### What you have to do
Rewrite all of the data below with "threshold" replaced by "cutoff" and everything else unchanged. Leave the pictures out of your answer.

### Data for this task
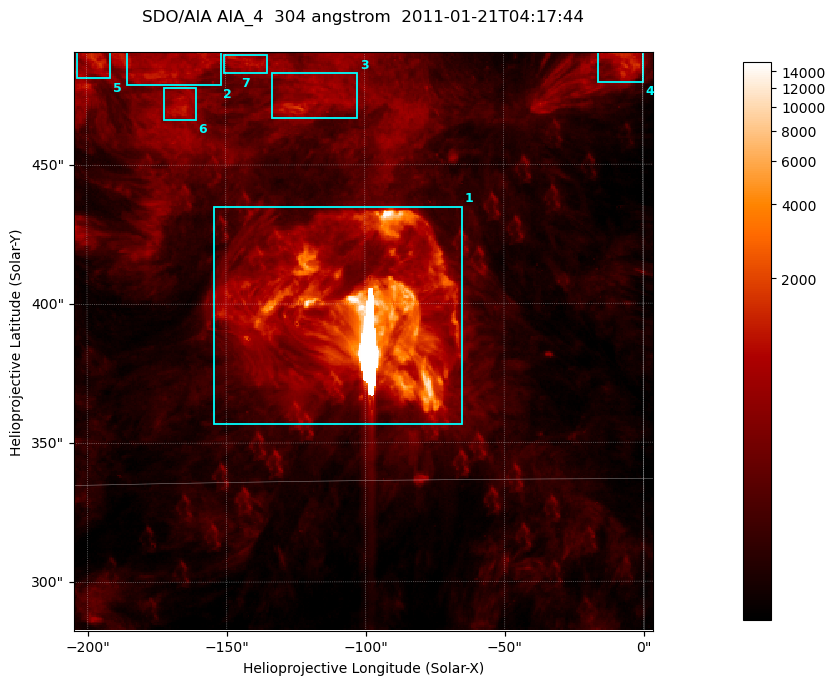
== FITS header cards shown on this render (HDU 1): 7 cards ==
TELESCOP= 'SDO/AIA '           / For AIA: SDO/AIA
INSTRUME= 'AIA_4   '           / For AIA: AIA_ATA1, AIA_ATA2, AIA_ATA3 or AIA_AT
WAVELNTH=                  304 / [angstrom] Wavelength
WAVEUNIT= 'angstrom'           / Wavelength unit: angstrom
DATE-OBS= '2011-01-21T04:17:44.126' / [ISO] Date when observation started; ISO 8
CTYPE1  = 'HPLN-TAN'           / CTYPE1; Typically HPLN
CTYPE2  = 'HPLT-TAN'           / CTYPE2; Typically HPLT

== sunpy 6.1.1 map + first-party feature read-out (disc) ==
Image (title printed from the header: SDO/AIA AIA_4  304 angstrom  2011-01-21T04:17:44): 347 x 347 px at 0.6 arcsec/px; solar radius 975 arcsec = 1625 px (partial field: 1.5% of the solar disc is inside the frame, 100% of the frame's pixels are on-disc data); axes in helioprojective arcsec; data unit not stated in the header (colour bar unlabelled)
Orientation: roll -0.132 deg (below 1 deg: not rotated)
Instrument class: DISC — disc imager (sunpy class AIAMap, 304 A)
Bright regions (active regions / flare kernels): reference = the on-disc median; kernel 3 px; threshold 5 sigma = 571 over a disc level ~153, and >= 1.15x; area >= 120 px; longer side >= 4 px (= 2.4 arcsec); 7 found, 7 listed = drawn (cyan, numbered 1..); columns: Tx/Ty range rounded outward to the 2 arcsec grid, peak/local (2 s.f.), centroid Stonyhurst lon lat
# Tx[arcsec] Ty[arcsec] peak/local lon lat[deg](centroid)
1 -156..-64 356..436 105 -6 +19
2 -186..-152 478..492 8.6 -11 +25
3 -134..-102 466..484 10 -8 +24
4 -16..0 480..492 11 +0 +25
5 -204..-190 480..492 10 -13 +25
6 -172..-160 466..478 8.3 -11 +24
7 -152..-134 482..490 7.6 -9 +25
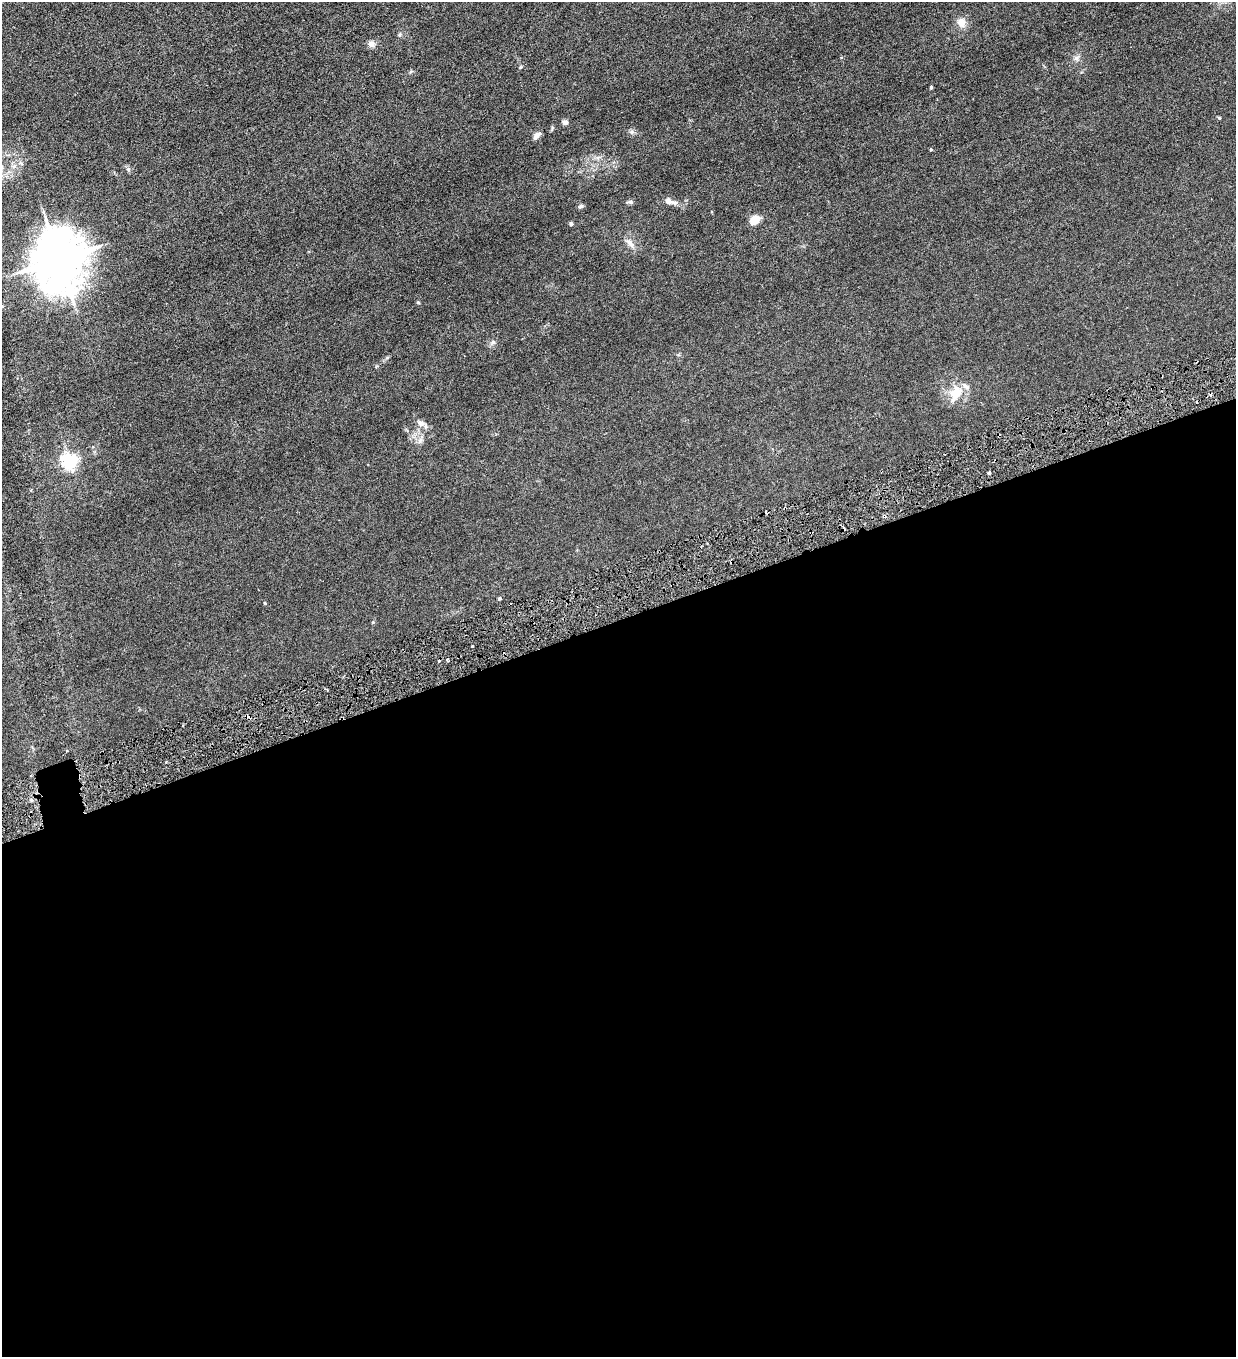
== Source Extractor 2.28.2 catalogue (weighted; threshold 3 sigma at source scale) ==
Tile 15 of 4 x 4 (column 3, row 4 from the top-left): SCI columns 2751-3984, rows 1-1355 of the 5372 x 5421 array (HDU 1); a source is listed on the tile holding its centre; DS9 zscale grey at full resolution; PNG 1238 x 1359 px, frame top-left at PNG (2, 2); no overlay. Shown black and unused: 55% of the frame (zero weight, under 3 of 6 exposures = <1% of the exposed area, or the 3 px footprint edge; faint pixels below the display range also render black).
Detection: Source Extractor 2.28.2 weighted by HDU 2 'WHT'; one run over the whole footprint, this tile lists its part. Background 0.0136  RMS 0.0032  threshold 0.0131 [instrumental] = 3 sigma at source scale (4.09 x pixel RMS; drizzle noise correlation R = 1.36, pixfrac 0.8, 0.05/0.05 arcsec/px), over >= 5 px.
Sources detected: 36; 6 cosmic-ray / hot-pixel residue — not listed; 1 inside a brighter listed object's ellipse — not listed separately; the other 29 listed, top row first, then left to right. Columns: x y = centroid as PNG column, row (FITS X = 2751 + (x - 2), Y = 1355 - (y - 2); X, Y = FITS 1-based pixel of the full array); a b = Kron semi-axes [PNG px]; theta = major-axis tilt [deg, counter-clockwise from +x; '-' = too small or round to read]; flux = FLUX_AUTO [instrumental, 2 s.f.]
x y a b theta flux
961 23 12 11 - 2.1
400 35 6 5 - 0.47
371 44 10 7 -25 1.2
1076 58 7 6 - 0.8
931 87 4 3 - 0.42
565 122 6 6 - 0.89
552 128 6 4 73 0.36
632 132 6 6 - 0.63
537 135 10 5 42 1.4
931 150 4 3 - 0.29
128 169 6 5 - 0.54
669 201 18 7 -17 1.9
630 202 7 5 -1 0.56
581 206 7 5 17 0.53
754 220 13 9 41 2.7
571 224 5 4 - 0.44
630 243 14 7 -51 1.5
59 260 16 13 -89 1400
418 302 5 3 - 0.25
493 342 6 5 - 0.57
956 393 23 15 62 5.2
421 423 10 8 -25 1.4
69 461 6 6 - 81
989 473 3 3 - 1.1
884 516 5 4 - 0.48
500 598 5 4 - 0.34
265 603 4 4 - 0.25
447 660 3 3 - 0.42
248 717 7 4 -13 1.1
Overlapping masked pixels (flux is a lower limit): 2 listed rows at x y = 884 516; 248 717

### Exercise result
== FITS header cards shown on this render (HDU 1): 7 cards ==
TELESCOP= 'SDO/AIA '           / For AIA: SDO/AIA
INSTRUME= 'AIA_4   '           / For AIA: AIA_ATA1, AIA_ATA2, AIA_ATA3 or AIA_AT
WAVELNTH=                  304 / [angstrom] Wavelength
WAVEUNIT= 'angstrom'           / Wavelength unit: angstrom
DATE-OBS= '2011-01-21T04:17:44.126' / [ISO] Date when observation started; ISO 8
CTYPE1  = 'HPLN-TAN'           / CTYPE1; Typically HPLN
CTYPE2  = 'HPLT-TAN'           / CTYPE2; Typically HPLT

== sunpy 6.1.1 map + first-party feature read-out (disc) ==
Image (title printed from the header: SDO/AIA AIA_4  304 angstrom  2011-01-21T04:17:44): 347 x 347 px at 0.6 arcsec/px; solar radius 975 arcsec = 1625 px (partial field: 1.5% of the solar disc is inside the frame, 100% of the frame's pixels are on-disc data); axes in helioprojective arcsec; data unit not stated in the header (colour bar unlabelled)
Orientation: roll -0.132 deg (below 1 deg: not rotated)
Instrument class: DISC — disc imager (sunpy class AIAMap, 304 A)
Bright regions (active regions / flare kernels): reference = the on-disc median; kernel 3 px; cutoff 5 sigma = 571 over a disc level ~153, and >= 1.15x; area >= 120 px; longer side >= 4 px (= 2.4 arcsec); 7 found, 7 listed = drawn (cyan, numbered 1..); columns: Tx/Ty range rounded outward to the 2 arcsec grid, peak/local (2 s.f.), centroid Stonyhurst lon lat
# Tx[arcsec] Ty[arcsec] peak/local lon lat[deg](centroid)
1 -156..-64 356..436 105 -6 +19
2 -186..-152 478..492 8.6 -11 +25
3 -134..-102 466..484 10 -8 +24
4 -16..0 480..492 11 +0 +25
5 -204..-190 480..492 10 -13 +25
6 -172..-160 466..478 8.3 -11 +24
7 -152..-134 482..490 7.6 -9 +25
== Source Extractor 2.28.2 catalogue (weighted; cutoff 3 sigma at source scale) ==
Tile 15 of 4 x 4 (column 3, row 4 from the top-left): SCI columns 2751-3984, rows 1-1355 of the 5372 x 5421 array (HDU 1); a source is listed on the tile holding its centre; DS9 zscale grey at full resolution; PNG 1238 x 1359 px, frame top-left at PNG (2, 2); no overlay. Shown black and unused: 55% of the frame (zero weight, under 3 of 6 exposures = <1% of the exposed area, or the 3 px footprint edge; faint pixels below the display range also render black).
Detection: Source Extractor 2.28.2 weighted by HDU 2 'WHT'; one run over the whole footprint, this tile lists its part. Background 0.0136  RMS 0.0032  cutoff 0.0131 [instrumental] = 3 sigma at source scale (4.09 x pixel RMS; drizzle noise correlation R = 1.36, pixfrac 0.8, 0.05/0.05 arcsec/px), over >= 5 px.
Sources detected: 36; 6 cosmic-ray / hot-pixel residue — not listed; 1 inside a brighter listed object's ellipse — not listed separately; the other 29 listed, top row first, then left to right. Columns: x y = centroid as PNG column, row (FITS X = 2751 + (x - 2), Y = 1355 - (y - 2); X, Y = FITS 1-based pixel of the full array); a b = Kron semi-axes [PNG px]; theta = major-axis tilt [deg, counter-clockwise from +x; '-' = too small or round to read]; flux = FLUX_AUTO [instrumental, 2 s.f.]
x y a b theta flux
961 23 12 11 - 2.1
400 35 6 5 - 0.47
371 44 10 7 -25 1.2
1076 58 7 6 - 0.8
931 87 4 3 - 0.42
565 122 6 6 - 0.89
552 128 6 4 73 0.36
632 132 6 6 - 0.63
537 135 10 5 42 1.4
931 150 4 3 - 0.29
128 169 6 5 - 0.54
669 201 18 7 -17 1.9
630 202 7 5 -1 0.56
581 206 7 5 17 0.53
754 220 13 9 41 2.7
571 224 5 4 - 0.44
630 243 14 7 -51 1.5
59 260 16 13 -89 1400
418 302 5 3 - 0.25
493 342 6 5 - 0.57
956 393 23 15 62 5.2
421 423 10 8 -25 1.4
69 461 6 6 - 81
989 473 3 3 - 1.1
884 516 5 4 - 0.48
500 598 5 4 - 0.34
265 603 4 4 - 0.25
447 660 3 3 - 0.42
248 717 7 4 -13 1.1
Overlapping masked pixels (flux is a lower limit): 2 listed rows at x y = 884 516; 248 717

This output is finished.